Sarah Jane, 27, a project administrator with Newbury-based Vodafone, qualified as a member of the TA in August last year and was among 116 members of her squadron who flew out to the Gulf on Tuesday as part of the British Army's preparations for any possible war against Iraq.
But Steve Pennicott, her boyfriend for three years, said: "The organisational skills of the army beggars belief. I was absolutely amazed they were happy to send her out with a respirator mask that didn't fit properly given that Sarah serves with the NBC unit.
"Sarah Jane had to buy a new pair of boots because the standard issue pair apparently melts in the heat and the army doesn't supply toiletries so the soldiers took a load with them, including toilet rolls.
"The British Army is the best in the world, but many soldiers have had to beg, borrow or steal."
A Ministry of Defence spokesman said: "Soldiers are issued with respirators and these are fitted to the individual by trained personnel, a process that takes a matter of minutes.
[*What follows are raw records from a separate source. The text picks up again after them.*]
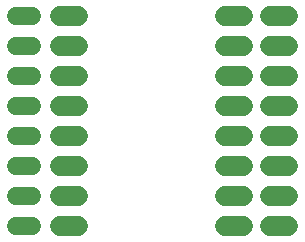
<source format=gbr>
G04 EAGLE Gerber X2 export*
G04 #@! %TF.Part,Single*
G04 #@! %TF.FileFunction,Soldermask,Bot,1*
G04 #@! %TF.FilePolarity,Negative*
G04 #@! %TF.GenerationSoftware,Autodesk,EAGLE,9.0.0*
G04 #@! %TF.CreationDate,2019-08-08T19:13:13Z*
G75*
%MOMM*%
%FSLAX34Y34*%
%LPD*%
%AMOC8*
5,1,8,0,0,1.08239X$1,22.5*%
G01*
%ADD10C,1.524000*%
%ADD11C,1.727200*%


D10*
X120904Y190500D02*
X107696Y190500D01*
X107696Y165100D02*
X120904Y165100D01*
X120904Y139700D02*
X107696Y139700D01*
X107696Y114300D02*
X120904Y114300D01*
X120904Y88900D02*
X107696Y88900D01*
X107696Y63500D02*
X120904Y63500D01*
X120904Y38100D02*
X107696Y38100D01*
X107696Y12700D02*
X120904Y12700D01*
D11*
X322580Y12700D02*
X337820Y12700D01*
X337820Y38100D02*
X322580Y38100D01*
X322580Y63500D02*
X337820Y63500D01*
X337820Y88900D02*
X322580Y88900D01*
X322580Y114300D02*
X337820Y114300D01*
X337820Y139700D02*
X322580Y139700D01*
X322580Y165100D02*
X337820Y165100D01*
X337820Y190500D02*
X322580Y190500D01*
X160020Y190500D02*
X144780Y190500D01*
X144780Y165100D02*
X160020Y165100D01*
X160020Y139700D02*
X144780Y139700D01*
X144780Y114300D02*
X160020Y114300D01*
X160020Y88900D02*
X144780Y88900D01*
X144780Y63500D02*
X160020Y63500D01*
X160020Y38100D02*
X144780Y38100D01*
X144780Y12700D02*
X160020Y12700D01*
X284480Y190500D02*
X299720Y190500D01*
X299720Y165100D02*
X284480Y165100D01*
X284480Y139700D02*
X299720Y139700D01*
X299720Y114300D02*
X284480Y114300D01*
X284480Y88900D02*
X299720Y88900D01*
X299720Y63500D02*
X284480Y63500D01*
X284480Y38100D02*
X299720Y38100D01*
X299720Y12700D02*
X284480Y12700D01*
M02*

</source>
"If an individual is deployed without a personally fitted respirator they should inform their chain of command. The army issues full kit, but soldiers have always sought to personalise their equipment and this comes down to personal preference as long as it meets health and safety requirements."
n Claims that Army personnel are having to deal with substandard kit were made before soldiers began arriving the Gulf.
As well as complaints about food rations, squaddies have also complained their boots melt and their SA80 rifles don't work in the desert heat. Many have spent hundreds of pounds customising their kit from army surplus stores ahead of being deployed to the Middle East.